Eduardo Blandón
No dormía desde hacía tiempo. Era extraño porque lo suyo era la tranquilidad del espíritu, esa que resulta de la vida pragmática o desembarazada. Sin embargo, la muerte de su padre había sido atroz, un gancho al hígado del que no se reponía. Lo esperaba, era hiperrealista, pero los hechos trastornaron sus emociones que no sabía resolver.
Antes de ese acontecimiento, cuando la muerte apenas asomaba, jugaba a la filosofía. Disfrutaba alabando a los estoicos con cuya fortaleza de ánimo se mostraban imperturbables. Así debe ser, decía, debemos aceptar lo que el logos, la providencia o el sino reserva para cada uno. Lo demás es cobardía.
Y sí, ahora estaba abatido, apenas discurría. Desolado, le costaba lidiar con las horas que eran eternas e indigeribles. Se mantenía sumido entre el vacío y el bochorno de monólogos extensos sin finalidad ni propósito, como si le hubieran insertado un dispositivo ruidoso que castigaba sus oídos. De ese modo, no descansaba en pensamientos reiterativos.
El calor de los días lo predisponía. El sillón viejo, hundido y apestoso a gatos. La suciedad del corredor y su desorden. La casa parecía poseída por el mismo pesar. Hasta las noches eran tenebrosas. Su habitación, grande, conservaba el frío y el rumor terrorífico del techo, las ventanas y las puertas.

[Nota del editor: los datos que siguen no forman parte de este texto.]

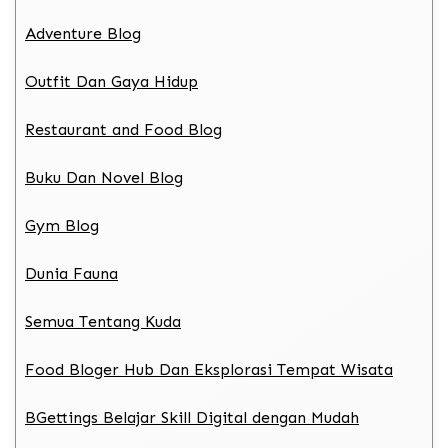
Adventure Blog
Outfit Dan Gaya Hidup
Restaurant and Food Blog
Buku Dan Novel Blog
Gym Blog
Dunia Fauna
Semua Tentang Kuda
Food Bloger Hub Dan Eksplorasi Tempat Wisata
BGettings Belajar Skill Digital dengan Mudah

Vivía solo y esto justificaba su decadencia. Desaliñado semejaba un monje de los que extravían el sentido de la ascesis y la comprensión mística. Se notaba enfermo. Barbado y en total descuido, únicamente conservaba la mirada escrutadora, pero cansada, con registros de lejana juventud. Él, que en otros tiempos versificaba la vida fingiéndose heredero, aunque rústico, del romanticismo clásico.
“Como en el amor, pensaba, las pérdidas son un pretexto que exculpa el narcisismo. Es un falso llanto por los demás. El drama expresa la frustración del niño enfrentado a su capricho. Representa la imposición del destino cebado contra nuestra voluntad. Efectivamente, no es la partida, el fin de los afectos o el sentimiento de soledad lo que nos abate, sino el absurdo de un proyecto irrealizado cuando parecía alcanzable”.
Lo suyo no era una revelación de última hora, era más bien el pensamiento cíclico que racionalizaba sus tormentos. El recurso oportuno, inútil, sin embargo, para resignificar su existencia, carcomida por la incertidumbre de sus acciones. Desalentado por lo que estimaba el triunfo de las emociones sobre el carácter, el asalto último de lo sensible por encima del cálculo frío, ahora impotente.